陆轻舟一口气把话全说出来,生怕她真的喝醉把自己当场就办了,语速奇快:“是真的!从前宋家家主与家父交好,入京前还曾是同窗,所以认得。家父调任海宁县令之前,与宋家伯伯还时常走动的——”
“哦?这么说现在是没走动了呗?”余小尾听出了破绽,感觉自己还有戏,又凑上脸来兴致勃勃地问,“你给我说说,那宋家的小姐叫什么名字,年方几何?生得比我漂亮不?”
陆轻舟迟疑了片刻,这还真问住他了,“这……父母之命媒妁之言,在下未曾见过。”
“啊?没见过啊,你自己都说两家不走动了,这桩亲事还作数吗?”
陆轻舟垂下头来,靠在床榻的木头腿前坐着,心想大约是不作数了吧,宋家的小姐身份尊贵,若是放在从前算是个门当户对的好姻缘,可如今他父亲只是个七品的小官,自然就不登对了。
余小尾在他身边蹲下,“这事儿照我看啊,你爹被贬了,宋家自然也不愿跟你结亲了,谁都希望自己家的宝贝女儿嫁个好归宿嘛,所以说——”余小尾转过头看见陆轻舟蔫耷耷的样子,也不忍心说得太明白,于是话锋一转——
“不过稀饭兄弟,你也别太难过,这个世道向来如此,摆高踩低的,倒不如咱们寨子里长大的姑娘,谁也不必嫌弃谁,你看人家二丫许下的男人,也就是个厨房里烧火的,徐寡妇出不起嫁妆,人家也出不起聘礼,多好!啊大兄弟你别误会,我的意思是……”

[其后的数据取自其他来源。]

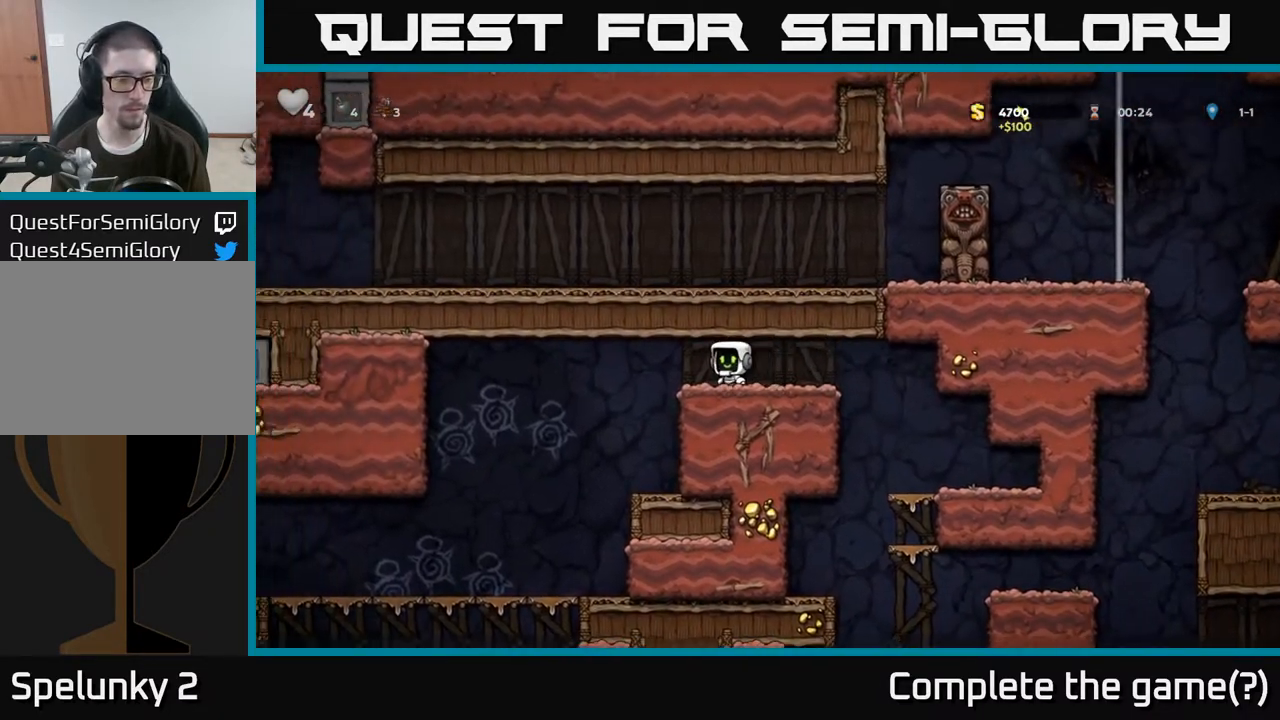
{"dt_ms": 500, "buttons": [], "left_stick": "left", "right_stick": "center", "events": []}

余小尾一笑,一口洁白的贝齿正显着她爽快的性格,陆轻舟不知怎么的,这些日子家中遭难攒下的苦水,看她这副没心没肺的样子,心中倒莫名轻松了很多。
当穷人的,或许也有穷人的快乐吧。
“既然如此,那本当家的就只好屈尊——”余小尾说着就开始撸袖子。
余小尾面露微笑,陆轻舟看着浑身发麻,搜肠刮肚地想着如何阻止这亲事,上山剿匪反被逼婚,这事儿要是让父亲知道了,岂不是要家法伺候……
陆轻舟慌忙又退了两步,快要退到了墙根处,灵机一动大声道:“万万不可啊余姑娘!此事就算我答允了,你也不宜出嫁啊!”
“又怎么了啊?”
“在下听说令尊仙逝才不足半月,姑娘这个时候嫁人,是天大的不孝啊!”
“有这一说?”余小尾半信半疑地眯着眼看他,“真的假的啊?”
“子曰了,孝子之丧亲,服美不安,闻乐不乐,哀戚之情也。令尊尸骨未寒,怎能操办喜事嫁与他人,是为不孝啊。”陆轻舟眼睛里写满了真诚,大气都不敢出。
“这样啊,我头一回办丧事,不懂这些规矩。”余小尾认真地看着他,啃着指甲想了片刻,“稀饭兄弟,你是读书人,懂的多,一般人家守孝,要多久啊?”
“三年。”陆轻舟比出三根手指头,用渴望的目光看着她,只等她松口。
余小尾低下头想了一阵,陆轻舟才稍稍松了口气。
“好说好说,三年就三年!那这三年里,就麻烦稀饭兄弟暂时在这住下吧!”
“……啊?”
“就这么决定了啊!”余小尾爽快地给了陆轻舟胸口一圈,捶得他一个后仰差点躺在了地上。
这一拳力道着实不小,陆轻舟半点内力都没有,胸口吃了一阵痛,咬牙从嗓子眼里闷哼了一声。
“嗯!!!”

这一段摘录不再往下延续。